Published:Thursday | July 6, 2017 | 12:00 AMChristopher Serju

Expansion of the local media landscape, reflected in the explosion of community and other radio stations, as well as additions to the number of free-to-air television channels, has made the task of content monitoring much harder for the Broadcasting Commission of Jamaica (BCJ).

A statutory body established by the 1986 amendment to the Broadcasting and Radio Re-Diffusion Act, the Commission lists its vision as becoming the "cutting-edge regulator that leads in the development and advancement of a dynamic electronic communications sector for the benefit of Jamaica and the Caribbean Community".

However, that task is being made much harder by the sheer content from traditional media streams, as well as the increased work load from new and emerging platforms via social media. This has forced the regulatory agency to review its monitoring capability, recognising the critical need to catch up.

"We do need to build our capacity for, let's say, automated content monitoring, relying less on the physical and being able to follow content, irrespective of platform, and we have been exploring this now for, I think, about three years," Cordel Green, executive director of the Commission, said as he addressed a Gleaner Editor's Forum on Thursday.

However, with automated monitoring comes another set of problems.

"The technology is available for us to do some of what we want to do, but we have come upon two challenges. One is that some of the content, traditional content we are dealing with, it's in the Jamaican vernacular. And if it's not in the Jamaican vernacular, it is in somebody else's vernacular. People create these things, and so voice-recognition technology, and the limitations there, is something we have to take into account," Green disclosed.

He went on to point out other shortfalls of cutting-edge technology.

"We just assumed that the technology would have been available now to easily disaggregate lyrics from melody. So you hear a song and some technology could easily go in there, take the words out, but now it doesn't work that way.

"The available technology sees that as noise and confusion, but we recognise that in terms of the work that is going to be required to build capacity to follow content online, we wouldn't be breaking new ground. It's already available."

... Regulatory systems must adapt quickly, says BCJ

In a media brief prepared for The Gleaner Editors' Forum last Thursday, the Broadcasting Commission points out that in the past, the media industry was organised, legislated, and regulated by infrastructure (radio, television, telephone, print, etc), which imposed clear divisions and boundaries. Now, with content flowing over many different networks and technologies, its monitoring and regulatory functions have been made that much more difficult.

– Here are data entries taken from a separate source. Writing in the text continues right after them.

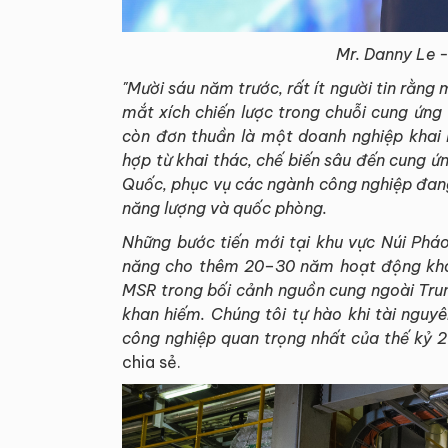
Mr. Danny Le -
"Mười sáu năm trước, rất ít người tin rằn
mắt xích chiến lược trong chuỗi cung ứn
còn đơn thuần là một doanh nghiệp khai 
hợp từ khai thác, chế biến sâu đến cung ứ
Quốc, phục vụ các ngành công nghiệp đang 
năng lượng và quốc phòng.
Những bước tiến mới tại khu vực Núi Phá
năng cho thêm 20–30 năm hoạt động khai 
MSR trong bối cảnh nguồn cung ngoài Tru
khan hiếm. Chúng tôi tự hào khi tài ngu
công nghiệp quan trọng nhất của thế kỷ 2
chia sẻ.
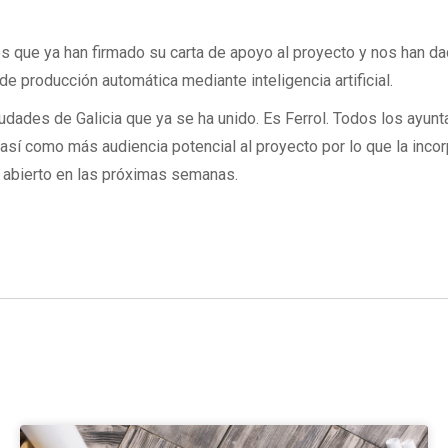
que ya han firmado su carta de apoyo al proyecto y nos han dad
e producción automática mediante inteligencia artificial.
udades de Galicia que ya se ha unido. Es Ferrol. Todos los ayunt
sí como más audiencia potencial al proyecto por lo que la incor
n abierto en las próximas semanas.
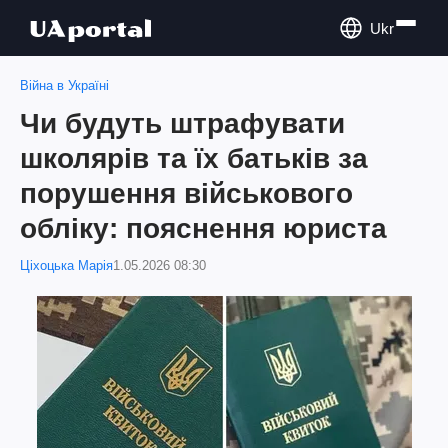
Ukr
Війна в Україні
Чи будуть штрафувати
школярів та їх батьків за
порушення військового
обліку: пояснення юриста
Ціхоцька Марія
1.05.2026 08:30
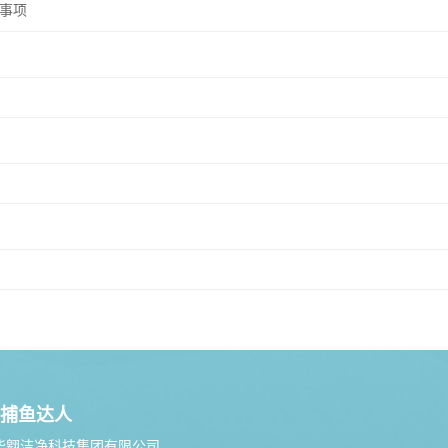
事项
捕鱼达人
华翱洁净科技集团有限公司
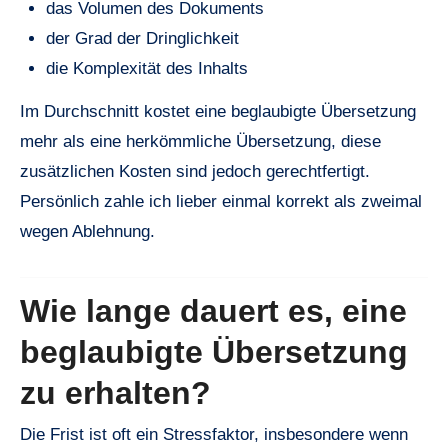
das Volumen des Dokuments
der Grad der Dringlichkeit
die Komplexität des Inhalts
Im Durchschnitt kostet eine beglaubigte Übersetzung
mehr als eine herkömmliche Übersetzung, diese
zusätzlichen Kosten sind jedoch gerechtfertigt.
Persönlich zahle ich lieber einmal korrekt als zweimal
wegen Ablehnung.
Wie lange dauert es, eine
beglaubigte Übersetzung
zu erhalten?
Die Frist ist oft ein Stressfaktor, insbesondere wenn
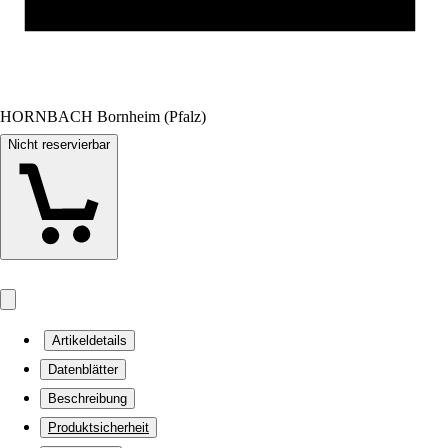
HORNBACH Bornheim (Pfalz)
Nicht reservierbar
Artikeldetails
Datenblätter
Beschreibung
Produktsicherheit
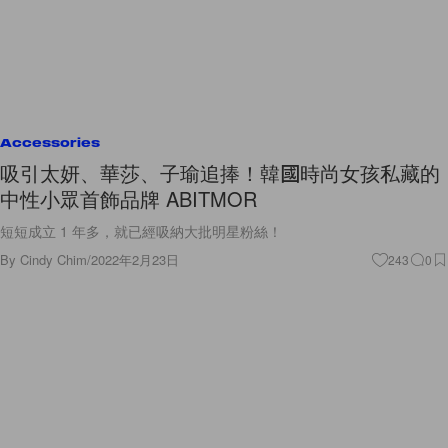
Accessories
吸引太妍、華莎、子瑜追捧！韓國時尚女孩私藏的
中性小眾首飾品牌 ABITMOR
短短成立 1 年多，就已經吸納大批明星粉絲！
By
Cindy Chim
/
2022年2月23日
243
0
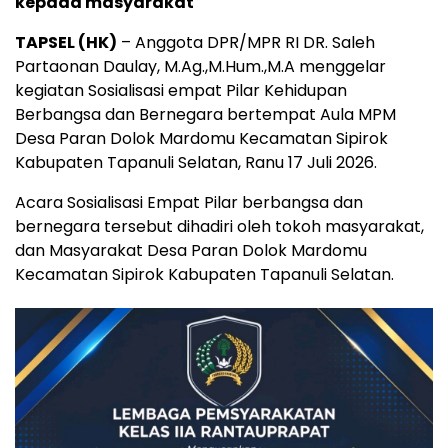
kepada masyarakat
TAPSEL (HK)
– Anggota DPR/MPR RI DR. Saleh
Partaonan Daulay, M.Ag.,M.Hum.,M.A menggelar
kegiatan Sosialisasi empat Pilar Kehidupan
Berbangsa dan Bernegara bertempat Aula MPM
Desa Paran Dolok Mardomu Kecamatan Sipirok
Kabupaten Tapanuli Selatan, Ranu 17 Juli 2026.
Acara Sosialisasi Empat Pilar berbangsa dan
bernegara tersebut dihadiri oleh tokoh masyarakat,
dan Masyarakat Desa Paran Dolok Mardomu
Kecamatan Sipirok Kabupaten Tapanuli Selatan.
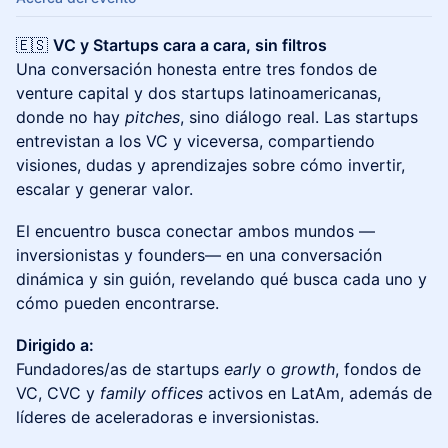
🇪🇸
VC y Startups cara a cara, sin filtros
Una conversación honesta entre tres fondos de
venture capital y dos startups latinoamericanas,
donde no hay
pitches
, sino diálogo real. Las startups
entrevistan a los VC y viceversa, compartiendo
visiones, dudas y aprendizajes sobre cómo invertir,
escalar y generar valor.
El encuentro busca conectar ambos mundos —
inversionistas y founders— en una conversación
dinámica y sin guión, revelando qué busca cada uno y
cómo pueden encontrarse.
Dirigido a:
Fundadores/as de startups
early
o
growth
, fondos de
VC, CVC y
family offices
activos en LatAm, además de
líderes de aceleradoras e inversionistas.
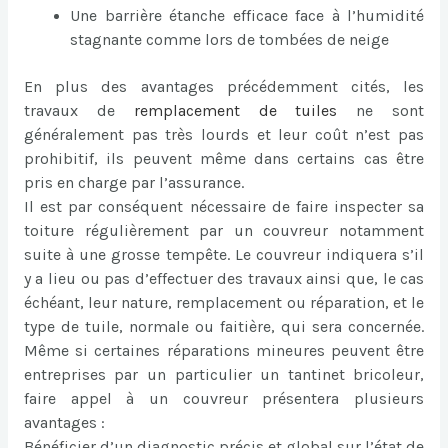
Une barrière étanche efficace face à l’humidité
stagnante comme lors de tombées de neige
En plus des avantages précédemment cités, les
travaux de
remplacement de tuiles
ne sont
généralement pas très lourds et leur coût n’est pas
prohibitif, ils peuvent même dans certains cas être
pris en charge par l’assurance.
Il est par conséquent nécessaire de faire inspecter sa
toiture régulièrement par un couvreur notamment
suite à une grosse tempête. Le couvreur indiquera s’il
y a lieu ou pas d’effectuer des travaux ainsi que, le cas
échéant, leur nature, remplacement ou réparation, et le
type de tuile, normale ou faitière, qui sera concernée.
Même si certaines réparations mineures peuvent être
entreprises par un particulier un tantinet bricoleur,
faire appel à un couvreur présentera plusieurs
avantages :
Bénéficier d’un diagnostic précis et global sur l’état de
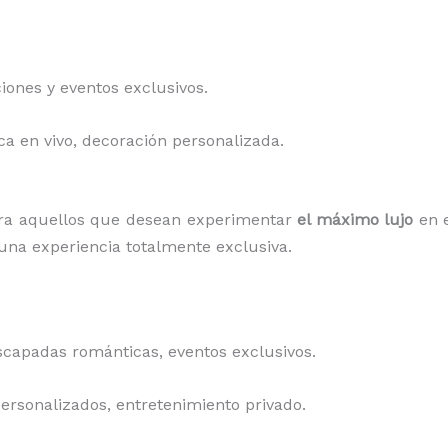
ciones y eventos exclusivos.
ca en vivo, decoración personalizada.
ra aquellos que desean experimentar
el máximo lujo
en 
 una experiencia totalmente exclusiva.
escapadas románticas, eventos exclusivos.
 personalizados, entretenimiento privado.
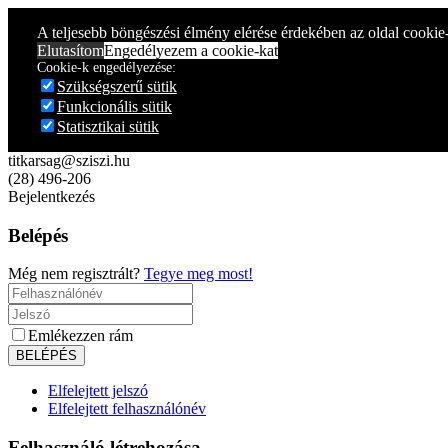
Year
Month
Year
Month
A teljesebb böngészési élmény elérése érdekében az oldal cookie
Elutasítom
Engedélyezem a cookie-kat
Cookie-k engedélyezése:
Szükségszerű sütik
Funkcionális sütik
Statisztikai sütik
titkarsag@sziszi.hu
(28) 496-206
Bejelentkezés
Belépés
Még nem regisztrált?
Tegye meg most!
Emlékezzen rám
Elfelejtett jelszó
Elfelejtett felhasználónév
Felhasználó létrehozása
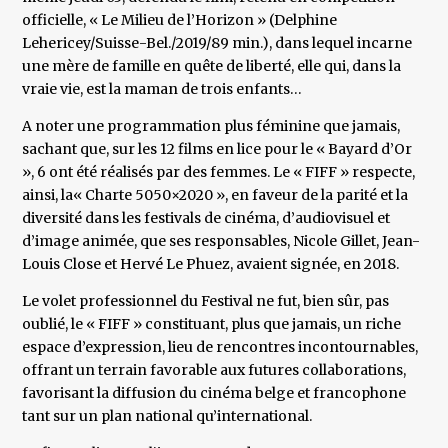
officielle, « Le Milieu de l’Horizon » (Delphine
Lehericey/Suisse-Bel./2019/89 min.), dans lequel incarne
une mère de famille en quête de liberté, elle qui, dans la
vraie vie, est la maman de trois enfants…
A noter une programmation plus féminine que jamais,
sachant que, sur les 12 films en lice pour le « Bayard d’Or
», 6 ont été réalisés par des femmes. Le « FIFF » respecte,
ainsi, la« Charte 5050×2020 », en faveur de la parité et la
diversité dans les festivals de cinéma, d’audiovisuel et
d’image animée, que ses responsables, Nicole Gillet, Jean-
Louis Close et Hervé Le Phuez, avaient signée, en 2018.
Le volet professionnel du Festival ne fut, bien sûr, pas
oublié, le « FIFF » constituant, plus que jamais, un riche
espace d’expression, lieu de rencontres incontournables,
offrant un terrain favorable aux futures collaborations,
favorisant la diffusion du cinéma belge et francophone
tant sur un plan national qu’international.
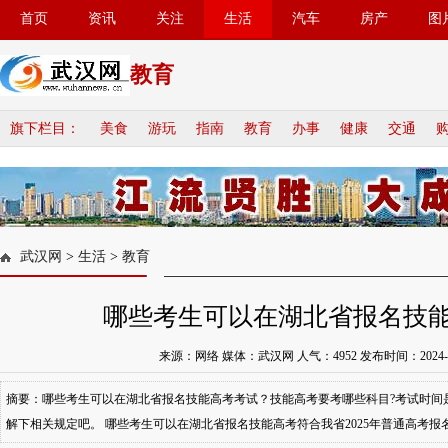
首页
资讯
关注
生活
汽车
房产
图
教育
旗下栏目：
美食
游玩
指南
教育
办事
健康
交通
武汉网
>
生活
>
教育
哪些考生可以在湖北省报名技
来源：网络 媒体：武汉网 人气：
4952
发布时间：2024-10-
摘要：哪些考生可以在湖北省报名技能高考考试？技能高考要考哪些科目?考试时间
解下相关规定吧。 哪些考生可以在湖北省报名技能高考符合我省2025年普通高考报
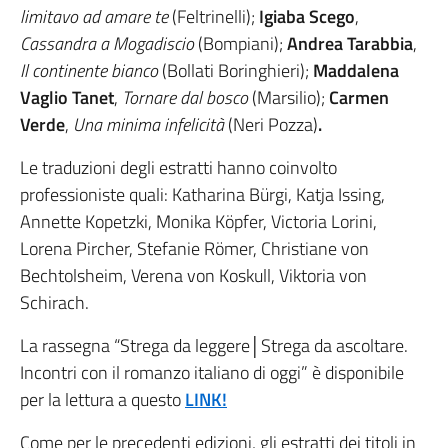
limitavo ad amare te
(Feltrinelli);
Igiaba Scego
,
Cassandra a Mogadiscio
(Bompiani);
Andrea Tarabbia
,
Il continente bianco
(Bollati Boringhieri);
Maddalena
Vaglio Tanet
,
Tornare dal bosco
(Marsilio);
Carmen
Verde
,
Una minima infelicità
(Neri Pozza)
.
Le traduzioni degli estratti hanno coinvolto
professioniste quali: Katharina Bürgi, Katja Issing,
Annette Kopetzki, Monika Köpfer, Victoria Lorini,
Lorena Pircher, Stefanie Römer, Christiane von
Bechtolsheim, Verena von Koskull, Viktoria von
Schirach.
La rassegna “Strega da leggere│Strega da ascoltare.
Incontri con il romanzo italiano di oggi” è disponibile
per la lettura a questo
LINK!
Come per le precedenti edizioni, gli estratti dei titoli in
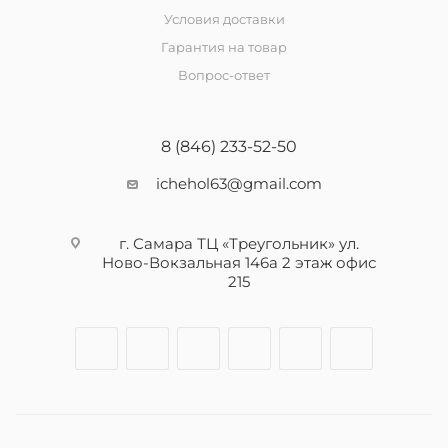
Условия доставки
Гарантия на товар
Вопрос-ответ
8 (846) 233-52-50
ichehol63@gmail.com
г. Самара ТЦ «Треугольник» ул.
Ново-Вокзальная 146а 2 этаж офис
215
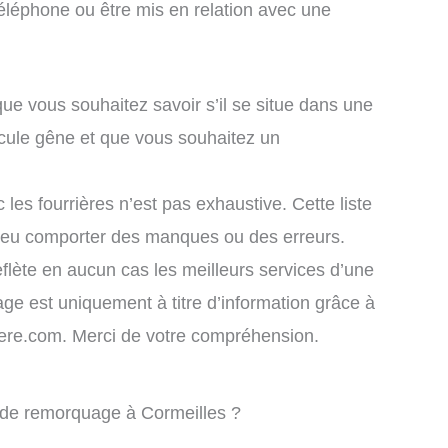
éléphone ou être mis en relation avec une
que vous souhaitez savoir s’il se situe dans une
icule gêne et que vous souhaitez un
 les fourrières n’est pas exhaustive. Cette liste
 peu comporter des manques ou des erreurs.
eflète en aucun cas les meilleurs services d’une
chage est uniquement à titre d’information grâce à
rriere.com. Merci de votre compréhension.
e de remorquage à Cormeilles ?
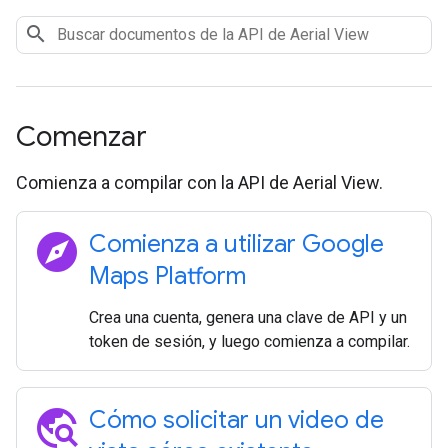
Comenzar
Comienza a compilar con la API de Aerial View.
explore
Comienza a utilizar Google
Maps Platform
Crea una cuenta, genera una clave de API y un
token de sesión, y luego comienza a compilar.
travel_explore
Cómo solicitar un video de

This has resulted in news, information, entertainment, education, home management and shopping, translations, and many other services being live-streamed to the nearest screening, giving birth to another set of attendant issues.

"This transition has happened much more rapidly than the necessary regulatory and legislative reform. If our regulatory systems do not now adapt, there is a risk that they will bring increasingly disproportionate pressure to bear on the dwindling band of traditional media providers, which will encourage even more consumers to abandon them and migrate to unregulated, informal, and or illegal sources,' the Commission warns.